> **Activity**: Each line in the records that mentions the word "HasVariantLoss" needs to be listed.

> **Data supplied**:
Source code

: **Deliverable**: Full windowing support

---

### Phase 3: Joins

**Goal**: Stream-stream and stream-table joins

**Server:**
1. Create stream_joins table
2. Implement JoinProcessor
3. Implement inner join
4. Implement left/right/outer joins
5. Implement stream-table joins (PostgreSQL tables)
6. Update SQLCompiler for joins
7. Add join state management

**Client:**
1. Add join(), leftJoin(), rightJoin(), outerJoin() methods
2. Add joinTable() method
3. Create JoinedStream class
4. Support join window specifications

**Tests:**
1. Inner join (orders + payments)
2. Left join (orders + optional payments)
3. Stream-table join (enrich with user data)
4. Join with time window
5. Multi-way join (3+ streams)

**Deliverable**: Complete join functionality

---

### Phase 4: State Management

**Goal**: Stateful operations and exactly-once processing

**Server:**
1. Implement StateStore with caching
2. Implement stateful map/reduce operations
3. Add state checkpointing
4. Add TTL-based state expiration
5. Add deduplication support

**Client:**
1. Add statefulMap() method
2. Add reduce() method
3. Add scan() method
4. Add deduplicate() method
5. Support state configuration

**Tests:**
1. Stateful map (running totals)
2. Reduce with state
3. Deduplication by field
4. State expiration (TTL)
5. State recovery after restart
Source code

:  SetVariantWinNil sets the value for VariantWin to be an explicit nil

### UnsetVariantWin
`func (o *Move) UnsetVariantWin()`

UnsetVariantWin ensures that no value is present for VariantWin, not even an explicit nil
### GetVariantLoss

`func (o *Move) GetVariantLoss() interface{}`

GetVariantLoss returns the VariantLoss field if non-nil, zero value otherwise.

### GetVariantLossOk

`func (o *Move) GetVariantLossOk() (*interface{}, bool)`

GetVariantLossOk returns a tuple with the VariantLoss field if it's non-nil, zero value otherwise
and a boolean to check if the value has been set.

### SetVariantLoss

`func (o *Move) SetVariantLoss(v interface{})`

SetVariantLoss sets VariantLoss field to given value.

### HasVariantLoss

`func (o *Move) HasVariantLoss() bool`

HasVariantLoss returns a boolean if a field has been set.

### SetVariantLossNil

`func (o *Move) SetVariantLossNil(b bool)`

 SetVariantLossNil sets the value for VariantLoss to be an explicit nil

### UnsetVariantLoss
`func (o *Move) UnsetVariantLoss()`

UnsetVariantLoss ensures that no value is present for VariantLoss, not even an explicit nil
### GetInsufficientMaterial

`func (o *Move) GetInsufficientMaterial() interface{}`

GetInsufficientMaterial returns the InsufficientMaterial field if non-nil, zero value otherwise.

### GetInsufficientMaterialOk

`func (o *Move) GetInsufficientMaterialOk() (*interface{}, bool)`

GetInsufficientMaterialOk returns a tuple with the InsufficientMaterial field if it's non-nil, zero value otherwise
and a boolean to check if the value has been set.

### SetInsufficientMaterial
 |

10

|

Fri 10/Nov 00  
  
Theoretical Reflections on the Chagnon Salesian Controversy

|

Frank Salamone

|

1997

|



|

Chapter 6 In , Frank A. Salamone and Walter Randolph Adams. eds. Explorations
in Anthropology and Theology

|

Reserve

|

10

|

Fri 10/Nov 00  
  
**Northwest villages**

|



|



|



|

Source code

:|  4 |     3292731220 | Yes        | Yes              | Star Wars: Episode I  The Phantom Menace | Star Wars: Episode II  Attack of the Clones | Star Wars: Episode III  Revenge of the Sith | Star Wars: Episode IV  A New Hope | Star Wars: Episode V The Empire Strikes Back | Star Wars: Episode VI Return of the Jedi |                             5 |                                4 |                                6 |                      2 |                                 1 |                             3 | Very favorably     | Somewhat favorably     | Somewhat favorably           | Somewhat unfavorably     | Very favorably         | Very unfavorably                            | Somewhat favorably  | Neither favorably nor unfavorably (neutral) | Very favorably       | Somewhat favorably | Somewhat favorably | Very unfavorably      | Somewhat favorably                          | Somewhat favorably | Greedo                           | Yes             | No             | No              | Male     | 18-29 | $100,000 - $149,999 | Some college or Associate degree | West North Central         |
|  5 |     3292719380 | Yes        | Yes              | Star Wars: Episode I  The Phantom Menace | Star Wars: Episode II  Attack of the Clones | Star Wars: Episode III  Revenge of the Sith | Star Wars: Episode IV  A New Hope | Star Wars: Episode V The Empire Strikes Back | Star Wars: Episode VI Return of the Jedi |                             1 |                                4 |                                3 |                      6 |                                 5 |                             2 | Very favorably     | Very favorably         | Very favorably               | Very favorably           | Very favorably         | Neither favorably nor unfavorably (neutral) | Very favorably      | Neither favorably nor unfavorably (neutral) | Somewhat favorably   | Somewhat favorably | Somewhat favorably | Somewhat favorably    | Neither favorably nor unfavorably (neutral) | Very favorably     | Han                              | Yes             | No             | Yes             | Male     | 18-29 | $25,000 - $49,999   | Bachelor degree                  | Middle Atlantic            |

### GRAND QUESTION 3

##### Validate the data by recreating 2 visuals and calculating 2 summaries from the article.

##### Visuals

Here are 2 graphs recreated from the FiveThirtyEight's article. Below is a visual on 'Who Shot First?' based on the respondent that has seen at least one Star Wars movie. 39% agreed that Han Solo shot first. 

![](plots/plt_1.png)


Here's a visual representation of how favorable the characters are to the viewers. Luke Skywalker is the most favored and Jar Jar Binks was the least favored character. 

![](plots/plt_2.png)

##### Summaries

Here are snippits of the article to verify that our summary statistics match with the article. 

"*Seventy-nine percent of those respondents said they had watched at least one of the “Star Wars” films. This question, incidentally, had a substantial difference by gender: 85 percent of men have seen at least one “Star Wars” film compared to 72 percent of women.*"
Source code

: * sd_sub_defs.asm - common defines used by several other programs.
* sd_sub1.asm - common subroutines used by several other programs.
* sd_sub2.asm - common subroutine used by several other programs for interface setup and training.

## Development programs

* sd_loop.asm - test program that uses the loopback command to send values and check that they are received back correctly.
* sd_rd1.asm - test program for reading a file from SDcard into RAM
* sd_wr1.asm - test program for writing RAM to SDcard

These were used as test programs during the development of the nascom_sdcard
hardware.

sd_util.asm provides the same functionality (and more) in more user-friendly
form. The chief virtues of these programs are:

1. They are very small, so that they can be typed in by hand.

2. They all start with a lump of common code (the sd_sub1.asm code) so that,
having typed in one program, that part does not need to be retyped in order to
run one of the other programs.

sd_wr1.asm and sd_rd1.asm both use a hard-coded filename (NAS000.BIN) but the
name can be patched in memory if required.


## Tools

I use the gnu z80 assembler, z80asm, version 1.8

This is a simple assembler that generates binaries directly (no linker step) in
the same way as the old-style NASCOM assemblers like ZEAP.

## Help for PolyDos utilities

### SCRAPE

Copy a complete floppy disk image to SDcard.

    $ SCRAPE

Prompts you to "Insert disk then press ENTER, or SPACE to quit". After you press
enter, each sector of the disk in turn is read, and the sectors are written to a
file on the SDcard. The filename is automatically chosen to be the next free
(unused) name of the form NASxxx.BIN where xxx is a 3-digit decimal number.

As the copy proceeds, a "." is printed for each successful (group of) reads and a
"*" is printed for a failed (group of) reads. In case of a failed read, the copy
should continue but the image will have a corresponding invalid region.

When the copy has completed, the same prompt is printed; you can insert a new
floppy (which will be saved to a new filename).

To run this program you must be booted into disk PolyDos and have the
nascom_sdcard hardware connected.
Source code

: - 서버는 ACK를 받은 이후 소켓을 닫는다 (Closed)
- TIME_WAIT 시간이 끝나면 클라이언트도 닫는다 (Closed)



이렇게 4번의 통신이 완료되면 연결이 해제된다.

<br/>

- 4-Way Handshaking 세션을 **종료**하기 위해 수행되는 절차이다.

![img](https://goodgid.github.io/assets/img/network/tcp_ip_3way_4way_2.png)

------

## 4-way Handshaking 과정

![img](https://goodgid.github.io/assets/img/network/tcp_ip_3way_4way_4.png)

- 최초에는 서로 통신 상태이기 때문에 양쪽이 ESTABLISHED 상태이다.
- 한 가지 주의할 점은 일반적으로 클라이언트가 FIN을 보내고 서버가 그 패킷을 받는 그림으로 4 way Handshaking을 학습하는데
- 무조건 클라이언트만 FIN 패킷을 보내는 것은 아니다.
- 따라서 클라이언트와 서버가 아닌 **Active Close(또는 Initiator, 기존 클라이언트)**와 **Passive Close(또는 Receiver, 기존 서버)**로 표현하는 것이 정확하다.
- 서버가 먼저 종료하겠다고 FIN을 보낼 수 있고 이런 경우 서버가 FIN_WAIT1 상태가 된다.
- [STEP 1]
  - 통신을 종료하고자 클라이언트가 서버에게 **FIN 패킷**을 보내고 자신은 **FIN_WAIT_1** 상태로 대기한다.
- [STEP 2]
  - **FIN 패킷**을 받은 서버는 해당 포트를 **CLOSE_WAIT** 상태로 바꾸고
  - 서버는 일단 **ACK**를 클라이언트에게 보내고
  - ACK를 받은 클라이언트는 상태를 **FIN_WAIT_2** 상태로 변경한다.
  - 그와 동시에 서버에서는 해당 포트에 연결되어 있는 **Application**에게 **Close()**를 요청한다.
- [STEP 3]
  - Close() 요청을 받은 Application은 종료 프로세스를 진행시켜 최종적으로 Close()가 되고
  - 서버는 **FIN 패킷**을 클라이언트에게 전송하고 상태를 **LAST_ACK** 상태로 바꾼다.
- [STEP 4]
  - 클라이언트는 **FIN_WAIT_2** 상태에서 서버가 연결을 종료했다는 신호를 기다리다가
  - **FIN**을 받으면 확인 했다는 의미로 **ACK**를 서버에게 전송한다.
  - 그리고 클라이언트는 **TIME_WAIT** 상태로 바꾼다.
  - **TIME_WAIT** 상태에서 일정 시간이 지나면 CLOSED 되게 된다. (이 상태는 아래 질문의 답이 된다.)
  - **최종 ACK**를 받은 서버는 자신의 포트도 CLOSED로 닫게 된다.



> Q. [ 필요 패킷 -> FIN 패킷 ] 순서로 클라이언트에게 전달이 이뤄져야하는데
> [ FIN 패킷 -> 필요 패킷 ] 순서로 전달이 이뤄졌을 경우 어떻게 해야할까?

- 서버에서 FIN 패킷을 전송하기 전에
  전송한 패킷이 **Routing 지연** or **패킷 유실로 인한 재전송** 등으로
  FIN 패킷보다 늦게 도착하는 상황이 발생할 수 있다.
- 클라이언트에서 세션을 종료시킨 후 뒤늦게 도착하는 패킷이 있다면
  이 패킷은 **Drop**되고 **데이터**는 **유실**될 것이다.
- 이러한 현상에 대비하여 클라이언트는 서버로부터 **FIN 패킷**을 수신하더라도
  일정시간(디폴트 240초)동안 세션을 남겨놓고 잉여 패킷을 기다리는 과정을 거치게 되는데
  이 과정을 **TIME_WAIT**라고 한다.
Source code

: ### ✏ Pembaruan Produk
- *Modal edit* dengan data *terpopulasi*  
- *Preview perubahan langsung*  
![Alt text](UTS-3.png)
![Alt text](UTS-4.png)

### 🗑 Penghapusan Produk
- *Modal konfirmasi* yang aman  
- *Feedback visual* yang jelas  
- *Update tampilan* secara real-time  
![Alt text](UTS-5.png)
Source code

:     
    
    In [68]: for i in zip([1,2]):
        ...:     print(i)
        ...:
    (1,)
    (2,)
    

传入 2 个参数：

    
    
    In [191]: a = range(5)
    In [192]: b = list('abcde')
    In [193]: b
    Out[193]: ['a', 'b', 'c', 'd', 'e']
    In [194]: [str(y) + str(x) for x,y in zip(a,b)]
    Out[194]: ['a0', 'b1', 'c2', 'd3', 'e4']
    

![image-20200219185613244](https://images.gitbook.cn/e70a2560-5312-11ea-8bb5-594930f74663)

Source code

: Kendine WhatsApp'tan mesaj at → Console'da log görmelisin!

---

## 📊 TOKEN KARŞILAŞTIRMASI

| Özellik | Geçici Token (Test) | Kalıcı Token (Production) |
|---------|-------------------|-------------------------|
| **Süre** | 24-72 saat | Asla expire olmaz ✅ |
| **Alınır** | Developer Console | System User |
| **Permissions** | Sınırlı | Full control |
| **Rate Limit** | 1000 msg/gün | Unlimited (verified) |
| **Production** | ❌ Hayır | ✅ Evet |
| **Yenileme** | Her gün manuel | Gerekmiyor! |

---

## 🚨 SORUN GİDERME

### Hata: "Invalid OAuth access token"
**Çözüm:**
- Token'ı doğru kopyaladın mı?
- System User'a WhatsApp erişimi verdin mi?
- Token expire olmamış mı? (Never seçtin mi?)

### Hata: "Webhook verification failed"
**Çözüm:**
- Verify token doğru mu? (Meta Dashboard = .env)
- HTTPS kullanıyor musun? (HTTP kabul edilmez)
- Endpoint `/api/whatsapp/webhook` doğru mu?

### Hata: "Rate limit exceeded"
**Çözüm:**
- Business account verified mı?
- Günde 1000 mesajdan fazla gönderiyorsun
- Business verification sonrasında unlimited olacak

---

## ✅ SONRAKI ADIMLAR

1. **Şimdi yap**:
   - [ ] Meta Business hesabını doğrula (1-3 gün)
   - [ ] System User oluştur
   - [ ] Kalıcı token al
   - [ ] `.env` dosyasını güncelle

> **Output below**:
### HasVariantLoss
`func (o *Move) HasVariantLoss() bool`
HasVariantLoss returns a boolean if a field has been set.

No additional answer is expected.